# Training Deep Neural Networks

**_Build a neural network of appropriate depth on CIFAR10 dataset with batch normalization, He initialization, Swish activation function, Nadam optimizer and early stopping._**

In [1]:
# Import required packages

import pickle
import tensorflow as tf
from sklearn.model_selection import train_test_split

## Retrieving & Analysing Dataset

In [4]:
# Loads CIFAR10 dataset from a pickle dump

with open("data/cifar10.pickle", "rb") as f:
    cifar10 = pickle.load(f)

In [6]:
# Considering dataset is organized in tuple, items are referenced as follows

(X_train_full, y_train_full), (X_test, y_test) = cifar10

In [None]:
# Check the shape of the training and test dataset

print("Shape of the training dataset:", <code here>)

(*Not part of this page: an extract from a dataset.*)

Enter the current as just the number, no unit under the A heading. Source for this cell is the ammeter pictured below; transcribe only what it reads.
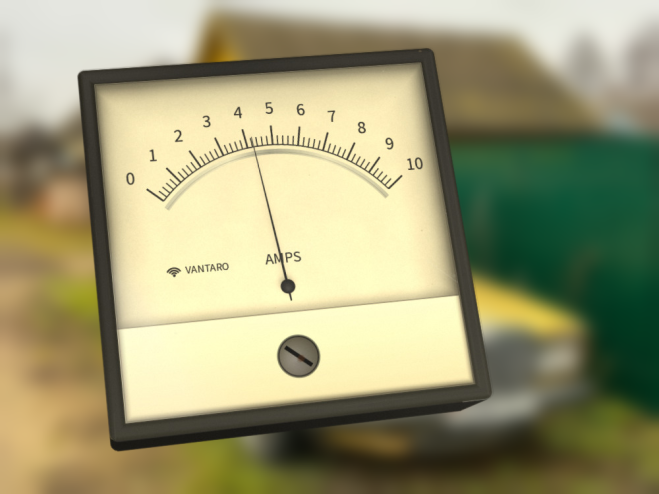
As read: 4.2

print("Shape of the test dataset:", <code here>)

## Preparing Datasets

In [18]:
# Split train dataset further to seperate 5000 instances to be used as validation set.
# Also, consider stratification during splitting.

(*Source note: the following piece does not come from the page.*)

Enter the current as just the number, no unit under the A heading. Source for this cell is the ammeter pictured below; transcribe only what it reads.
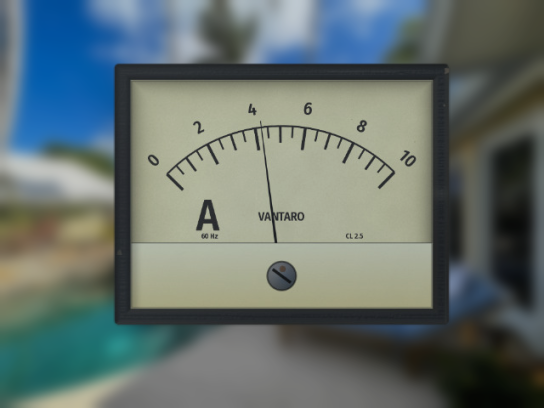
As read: 4.25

X_train, X_val, y_train, y_val = <code here>

## Modeling with Batch Normalization

**Add Batch Normalization (BN) layer after every Dense layer (and before the activation function), except for the output layer.**

In [30]:
# Reset all the keras states
tf.keras.backend.clear_session()

tf.random.set_seed(42)

# Initialize a sequential model
<code here>

# Initialize a "Flatten" layer with input shape and add that to add
<code here>

# In each iteration in a loop of 20 iterations, 
#   1) initialize a "Dense" layer specifying output shape and "he_normal" as kernel initializer and add that to model,
#   2) initialize a "BatchNormalization" layer and add that to model,
#   3) initialize a "Activation" layer for "swish" activation and add that to model

<code here>

# Initialize a "Dense" layer specifying output shape and activation function according to the task and add to model
<code here>


In [32]:
# Initialize "Nadam" as model optimizer with 5e-4 as learning rate
<code here>

# Compile the model by specifying sparse categorical crossentropy as loss function,
# already initialized optimizer and "accuracy" as a metric
<code here>

In [34]:
# Set the path for the model weights to be stored into. Instead of storing weights across all batches,
# only best weights gets saved.
model_checkpoint_callback = tf.keras.callbacks.ModelCheckpoint("./model_weights/my_cifar10_bn_model.keras", save_best_only=True)

# Set callback to stop training when model does improve after 20 training iterations
early_stopping_callback = <code here>

# Prepare list of callbacks to be passed into training process
callbacks = [early_stopping_callback, model_checkpoint_callback]

In [None]:
# Fit the model by specifying training dataset, 100 epochs,
# validation data (tuple with features and labels) and callbacks

<code here>

In [None]:
# Evaluate model performance agaisnt against validation data
<code here>

**Note down if the accuracy of this model is better than that of the previous model.**

**Observations:**

Note down all your observations in green/blue book.